The Ukrainians also want an international peacekeeping force in Ukraine, with its sovereignty guaranteed — and not simply "assured," as in the 1994 Budapest Memorandum, in which the country agreed to give up its nuclear weapons inherited from the Soviet Union. And they want those security guarantees signed by the permanent members of the UN Security Council — the United States, Britain, China, France and Russia — plus Turkey and Germany.
That would commit the key members of NATO to fight for Ukraine should Russia (or any other country) invade. Given that NATO is unwilling to fight Russian troops in Ukraine now, or even to create a no-fly zone over Ukraine for risk of combat with Russia, it is hard to imagine that such guarantees could be agreed upon, the senior NATO official said.

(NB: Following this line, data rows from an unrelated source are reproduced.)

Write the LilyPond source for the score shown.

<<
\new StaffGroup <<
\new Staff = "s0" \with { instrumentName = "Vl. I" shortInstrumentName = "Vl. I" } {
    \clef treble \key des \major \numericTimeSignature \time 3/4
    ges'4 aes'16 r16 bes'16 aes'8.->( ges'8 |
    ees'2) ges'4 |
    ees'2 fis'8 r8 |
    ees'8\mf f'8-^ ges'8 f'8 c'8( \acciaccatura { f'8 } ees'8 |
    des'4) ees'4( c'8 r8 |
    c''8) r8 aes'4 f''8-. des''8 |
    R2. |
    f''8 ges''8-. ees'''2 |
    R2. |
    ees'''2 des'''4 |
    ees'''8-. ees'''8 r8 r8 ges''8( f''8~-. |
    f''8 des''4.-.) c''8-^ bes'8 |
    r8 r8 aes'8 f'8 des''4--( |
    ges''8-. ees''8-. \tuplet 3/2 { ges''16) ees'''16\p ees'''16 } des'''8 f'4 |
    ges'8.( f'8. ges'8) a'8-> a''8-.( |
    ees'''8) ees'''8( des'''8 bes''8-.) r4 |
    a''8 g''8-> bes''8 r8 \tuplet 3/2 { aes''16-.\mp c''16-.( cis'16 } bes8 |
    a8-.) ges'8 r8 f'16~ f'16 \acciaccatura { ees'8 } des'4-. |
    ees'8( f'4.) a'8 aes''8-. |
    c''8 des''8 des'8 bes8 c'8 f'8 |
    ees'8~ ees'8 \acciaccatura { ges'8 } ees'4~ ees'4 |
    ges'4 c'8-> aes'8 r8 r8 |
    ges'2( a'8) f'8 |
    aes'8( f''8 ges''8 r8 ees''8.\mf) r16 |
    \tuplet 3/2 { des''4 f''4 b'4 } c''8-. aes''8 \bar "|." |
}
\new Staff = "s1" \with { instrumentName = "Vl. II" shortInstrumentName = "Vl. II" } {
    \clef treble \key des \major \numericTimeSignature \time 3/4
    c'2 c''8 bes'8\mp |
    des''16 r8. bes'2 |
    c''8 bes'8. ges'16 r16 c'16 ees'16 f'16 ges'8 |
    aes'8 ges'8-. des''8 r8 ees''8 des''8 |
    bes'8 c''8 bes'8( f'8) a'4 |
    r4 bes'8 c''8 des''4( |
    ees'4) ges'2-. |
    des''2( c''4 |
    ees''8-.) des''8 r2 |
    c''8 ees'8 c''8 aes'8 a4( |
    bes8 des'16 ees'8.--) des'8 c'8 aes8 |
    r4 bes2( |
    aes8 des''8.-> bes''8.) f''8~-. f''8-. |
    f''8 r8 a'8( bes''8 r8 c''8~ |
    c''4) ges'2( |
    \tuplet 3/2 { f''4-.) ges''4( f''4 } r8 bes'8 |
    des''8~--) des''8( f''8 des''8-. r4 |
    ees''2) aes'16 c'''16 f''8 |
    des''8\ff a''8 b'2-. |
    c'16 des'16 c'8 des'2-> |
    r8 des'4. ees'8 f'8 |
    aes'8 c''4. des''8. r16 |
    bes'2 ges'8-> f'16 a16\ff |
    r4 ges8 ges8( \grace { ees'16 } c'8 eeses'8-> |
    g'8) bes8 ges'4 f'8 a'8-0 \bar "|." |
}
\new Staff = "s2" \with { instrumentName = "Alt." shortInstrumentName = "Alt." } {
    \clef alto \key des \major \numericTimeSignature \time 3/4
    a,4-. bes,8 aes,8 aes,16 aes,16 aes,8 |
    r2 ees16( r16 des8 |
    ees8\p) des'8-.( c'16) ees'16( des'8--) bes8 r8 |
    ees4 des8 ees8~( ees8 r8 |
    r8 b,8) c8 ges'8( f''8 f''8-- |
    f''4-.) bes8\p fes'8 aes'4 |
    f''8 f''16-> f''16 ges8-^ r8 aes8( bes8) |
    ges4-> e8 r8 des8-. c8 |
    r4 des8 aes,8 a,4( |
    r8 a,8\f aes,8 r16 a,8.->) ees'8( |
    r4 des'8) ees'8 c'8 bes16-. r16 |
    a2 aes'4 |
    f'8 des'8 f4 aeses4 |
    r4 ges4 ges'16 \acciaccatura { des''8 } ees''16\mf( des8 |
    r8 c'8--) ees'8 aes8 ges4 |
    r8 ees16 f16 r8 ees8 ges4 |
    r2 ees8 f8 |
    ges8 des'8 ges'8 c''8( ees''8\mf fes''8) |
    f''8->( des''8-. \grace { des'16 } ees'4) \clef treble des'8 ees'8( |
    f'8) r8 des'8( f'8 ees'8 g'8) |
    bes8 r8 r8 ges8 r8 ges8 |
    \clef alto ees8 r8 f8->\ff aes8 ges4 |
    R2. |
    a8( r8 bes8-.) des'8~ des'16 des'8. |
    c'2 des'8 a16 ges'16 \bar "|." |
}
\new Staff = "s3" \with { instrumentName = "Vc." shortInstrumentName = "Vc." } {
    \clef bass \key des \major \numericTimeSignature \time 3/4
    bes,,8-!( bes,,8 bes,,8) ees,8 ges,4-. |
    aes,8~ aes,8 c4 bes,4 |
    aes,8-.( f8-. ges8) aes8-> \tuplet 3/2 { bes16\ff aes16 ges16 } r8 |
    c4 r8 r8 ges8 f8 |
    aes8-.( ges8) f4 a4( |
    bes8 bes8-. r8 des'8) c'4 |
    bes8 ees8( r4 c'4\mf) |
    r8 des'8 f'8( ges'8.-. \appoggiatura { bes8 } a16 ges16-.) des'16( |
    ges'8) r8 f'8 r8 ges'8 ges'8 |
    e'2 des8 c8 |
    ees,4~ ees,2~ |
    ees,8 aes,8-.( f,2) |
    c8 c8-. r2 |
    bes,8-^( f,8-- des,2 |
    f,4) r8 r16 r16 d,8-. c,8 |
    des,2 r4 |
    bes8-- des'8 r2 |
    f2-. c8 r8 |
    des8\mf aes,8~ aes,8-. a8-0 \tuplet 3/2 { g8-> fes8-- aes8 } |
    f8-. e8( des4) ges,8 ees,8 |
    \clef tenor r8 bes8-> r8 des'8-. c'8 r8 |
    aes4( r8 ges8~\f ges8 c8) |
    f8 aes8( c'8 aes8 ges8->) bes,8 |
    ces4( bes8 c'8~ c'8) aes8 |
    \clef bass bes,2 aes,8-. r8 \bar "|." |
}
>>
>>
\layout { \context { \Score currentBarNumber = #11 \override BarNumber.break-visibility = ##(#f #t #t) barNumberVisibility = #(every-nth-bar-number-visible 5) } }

Even on the issue of neutrality, there are complications enough, beyond the idea of altering the constitution. Russian presidential spokesperson Dmitry Peskov has suggested Austria as a model for Ukrainian neutrality. And Austrian officials have briefed Ukrainian officials, according to a senior Western diplomat. But given that Austria has no limits on the size of its own military forces, it is unlikely that its model will be acceptable to Russia.
Turkey is making its own mediating efforts. Turkish Foreign Minister Mevlut Cavusoglu travelled from Moscow to Lviv, Ukraine, for separate talks with the Russian and Ukrainian foreign ministers this week. He expressed hopes for progress on a cease-fire, and set up a telephone conversation Thursday between Putin and Turkish President Recep Tayyip Erdogan.
Another view of Russia's demands emerged from that conversation. According to Erdogan's senior aide and spokesperson, Ibrahim Kalin, who was on the call, Putin is also insisting on Russian again becoming an official language in Ukraine and on what he terms the "denazification" of the country.
Kalin told the BBC that however offensive that last demand might be to Zelenskyy, who is Jewish and lost family in the Holocaust, it might be enough for Ukraine to pledge to condemn neo-Nazis and crack down on some of its far-right nationalist groups to fulfill it.
Kalin said a second category of demands was more difficult for Ukraine, involving territorial compromise, but he did not specify them.
The head of the Russian delegation, Vladimir Medinsky, said in Moscow on Friday that on the issue of demilitarization, the two sides are "somewhere halfway," but did not disclose details.
A senior Western diplomat, briefed on the talks, suggested that neutrality and giving up Crimea would be easier for Ukraine than Russia's other demands, like a further eastern partition and demilitarization. The diplomat confirmed that Putin appeared willing to talk to Zelenskyy, who seems to be trying to prepare Ukrainians for an eventual deal.
If accurate, Putin's willingness to talk to Zelenskyy, whose ouster he originally demanded, is a form of progress. That is also an acknowledgment that the current Russian team negotiating with Ukraine is low-ranking and has little authority to settle the most difficult issues. So peace appears a very long way away.